Jahrelang hat der Immobilienkonzern Gagfah fast ausschließlich Wohnungen verkauft, um Dividenden auszuschütten und die Schulden im Rahmen zu halten. Die Folge: Durch den Rückgang des Bestands auf 145.000 Wohnungen hat die Gagfah die Spitzenposition am deutschen Markt für Wohnimmobilien an die Deutsche Annington (179.000 Wohnungen) abgeben müssen, die erst kürzlich wieder mit Zukäufen im Milliardenbereich aufgewartet hat. Auch die Deutsche Wohnen ist dank der Übernahme der GSW Immobilien kürzlich an der Gagfah vorbeigezogen.
Das neue Gagfah-Management um CEO Thomas Zinnöcker und CFO Gerald Klinck will ab jetzt wieder dagegen halten, wie CFO Klinck heute bei FINANCE-TV ankündigte: „Wir haben den Ehrgeiz, bei dieser Rallye wieder mitzufahren“, sagte Klinck. Mit der Analyse auch von größeren Zukäufen habe das Management bereits begonnen, verriet er.

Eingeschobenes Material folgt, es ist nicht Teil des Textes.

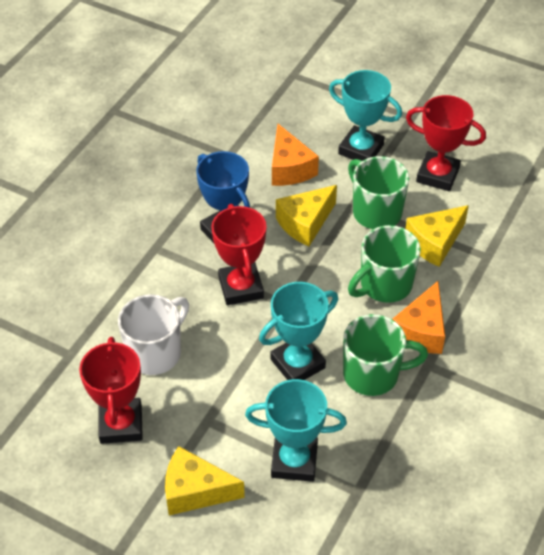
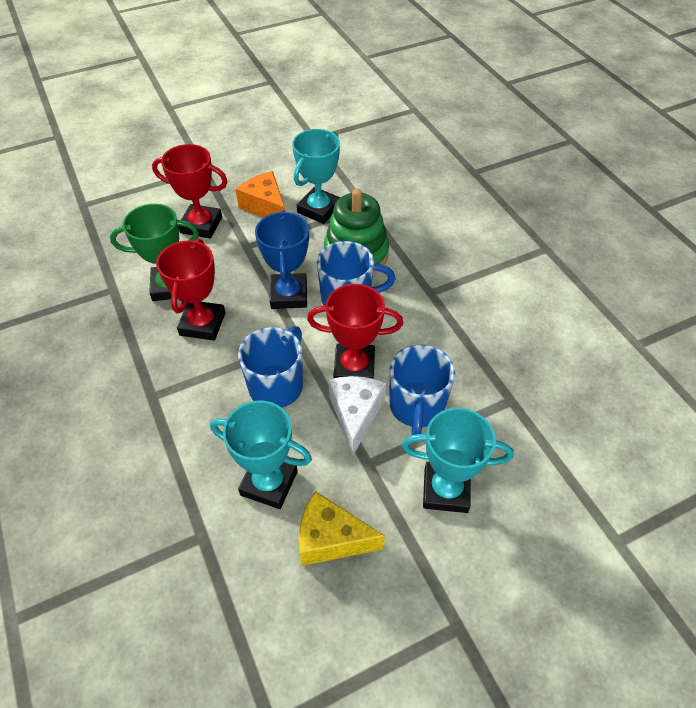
blue mug: none = 0 -> [238,326,303,408] [317,241,395,305] [390,345,455,435] = 3
green mug: [343,314,428,396] [348,156,409,229] [348,225,421,303] = 3 -> none = 0
green stacking toy: none = 0 -> [324,189,389,273] = 1
green trophy: none = 0 -> [110,204,199,301] = 1
orange cheese: [272,124,319,186] [392,281,445,354] = 2 -> [236,171,285,218] = 1
white cheese: none = 0 -> [329,376,386,456] = 1
white mug: [118,294,189,375] = 1 -> none = 0
yellow cheese: [165,446,245,515] [276,185,337,246] [405,205,469,267] = 3 -> [299,491,385,566] = 1

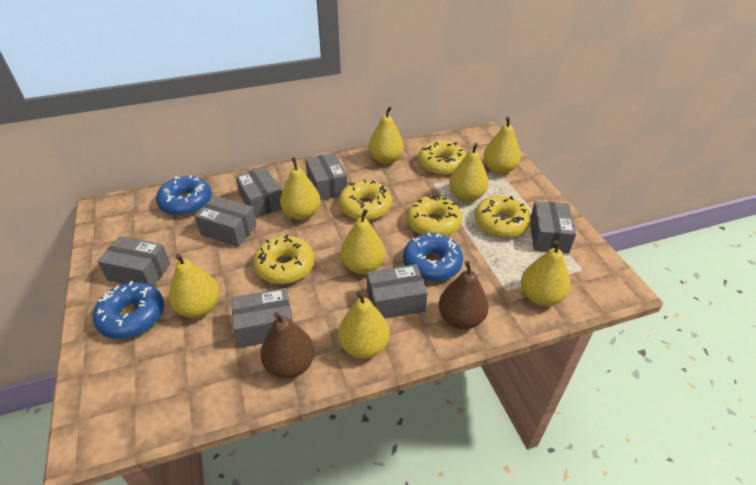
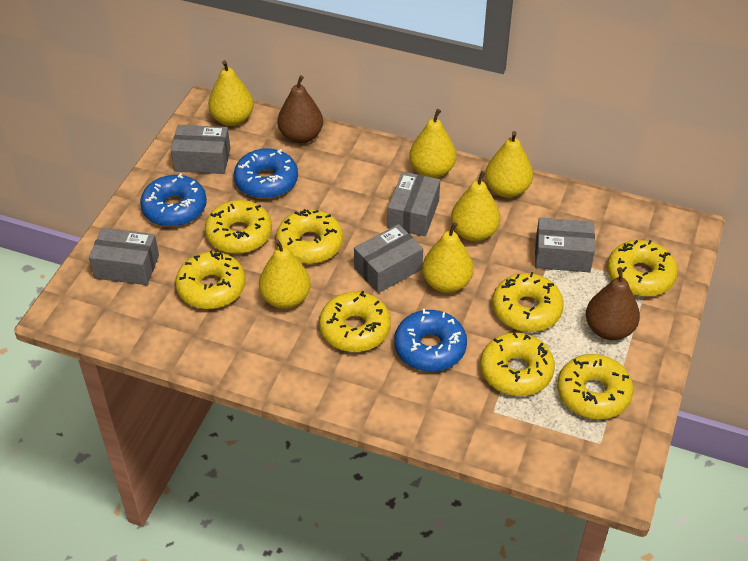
grey box: [97,236,170,287] [195,196,257,247] [232,288,293,348] [236,167,282,218] [305,153,347,200] [367,264,428,319] [530,201,576,253] = 7 -> [89,228,159,285] [171,125,230,174] [354,224,423,293] [387,172,440,237] [535,218,595,272] = 5
yellow donut: [253,235,314,284] [339,179,392,220] [407,195,462,236] [418,140,466,175] [475,196,531,238] = 5 -> [175,251,246,309] [205,200,272,254] [276,209,343,264] [319,291,391,352] [480,332,555,396] [492,272,564,332] [557,354,633,419] [607,240,678,297] = 8
yellow pear: [169,254,220,318] [280,158,321,220] [338,291,390,359] [341,209,385,274] [368,106,404,164] [449,143,488,202] [483,117,521,174] [521,240,570,306] = 8 -> [208,60,254,126] [259,239,311,309] [409,109,456,178] [422,222,474,293] [451,171,500,242] [485,131,533,198] = 6

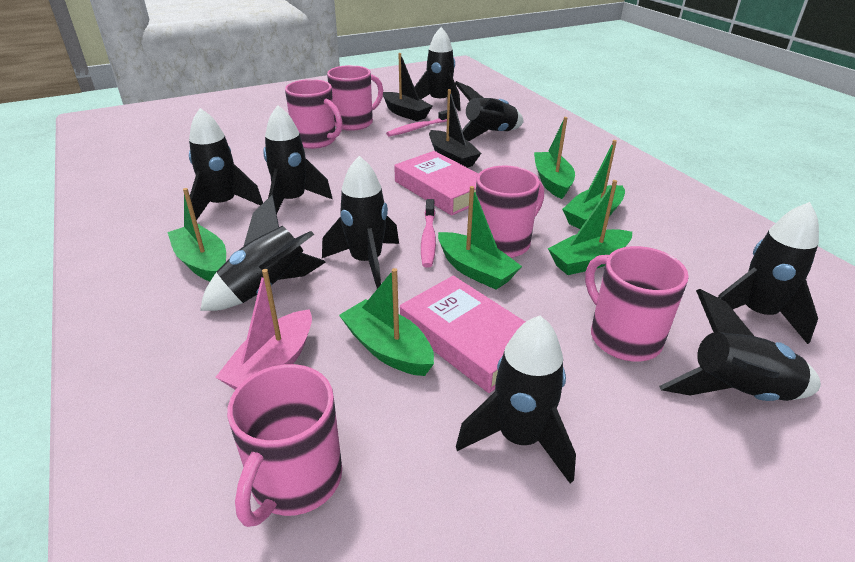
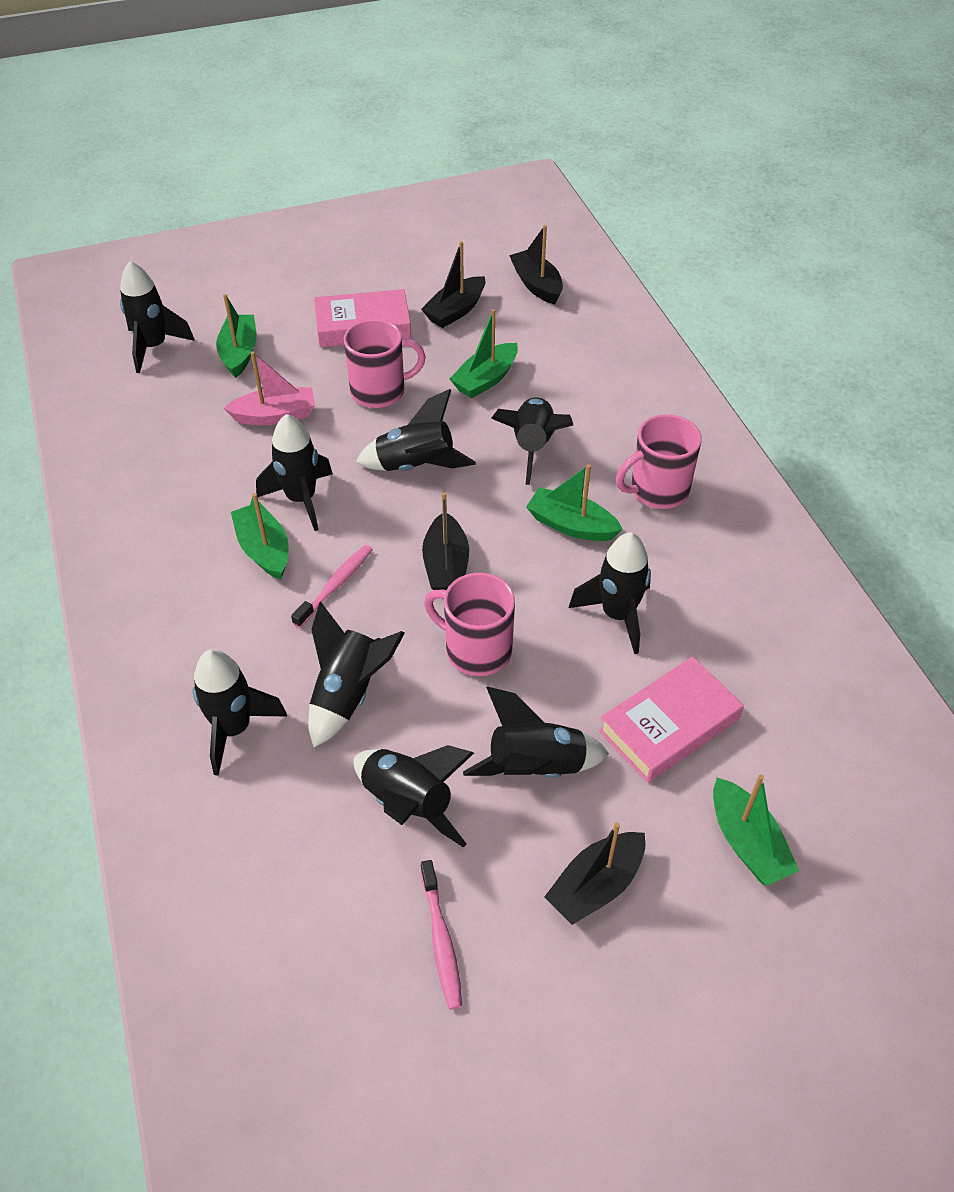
black boat: [383,53,432,121] [429,89,481,168] = 2 -> [421,241,485,328] [422,492,469,590] [509,225,563,305] [544,822,645,925] = 4
green boat: [167,188,226,282] [339,268,434,376] [438,186,522,290] [534,117,575,199] [548,180,632,275] [562,140,625,229] = 6 -> [216,294,257,378] [231,493,288,580] [450,309,518,399] [526,464,623,541] [713,774,799,886] = 5
pink mug: [227,364,342,527] [285,79,343,149] [327,65,383,131] [476,165,544,258] [585,246,689,361] = 5 -> [343,319,426,408] [424,573,515,676] [616,414,701,509] = 3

Mit zeitnahen großen Abschlüssen wird aber wohl nicht zu rechnen sein: „Für große Zukäufe brauchen wir Eigenkapital von unseren Investoren“, erklärte Klinck. Der Gagfah-CFO ist gerade dabei, die Verschuldung des Konzerns zu reduzieren – und will an diesem Kurs offenbar weiter festhalten.
Zwar konnte Klinck das Verhältnis der Nettofinanzschulden zum Immobilienvermögen (Loan to Value Ratio,LTV) im abgelaufenen Geschäftsjahr von 64,7 auf 61,9 Prozent reduzieren. Doch den Investoren hat er versprochen, bis 2018 auf 53 Prozent hinunterzugehen. Verpflichtet dazu ist das Management jedoch nicht. Die aktuellen Finanzierungsverträge beinhalten keine Covenants, die die Gagfah zu einer Absenkung des LTV auf unter 60 Prozent verpflichten, wie Klinck erklärte.
Gagfah-CFO Gerald Klinck muss NAV-Abschlag weiter reduzieren
Seit es Klinck im vergangenen Jahr gelungen ist, auslaufende Kapitalmarktfinanzierungen in Höhe von 4,5 Milliarden Euro zu refinanzieren, ist der Spielraum für Investitionen wieder größer geworden. Der durchschnittliche Zinssatz der einzelnen Tranchen sank von 4,3 auf 3,1 Prozent, wodurch das MDax-Unternehmen im Jahr einen mittleren zweistelligen Millionenbetrag an Zinsen spart.
Erst in der vergangenen Woche konnte die Gagfah nach überraschend guten Quartalszahlen die Jahresprognose für die Dividende und den freien Cashflow anheben. Der Aktienkurs ist in den vergangenen Monaten deutlich gestiegen, die Lücke zwischen Börsenwert und Net Asset Value (NAV) des Immobilienbestands ist bis auf 10 Prozent zusammengeschmolzen. Eine weitere Annäherung des Aktienkurses an den NAV hält Klinck für maßgeblich, um den Rückhalt der Aktionäre für eine Kapitalerhöhung zu gewinnen – und damit auch für mögliche Großakquisitionen, um sich die Marktführerschaft zurückzuholen.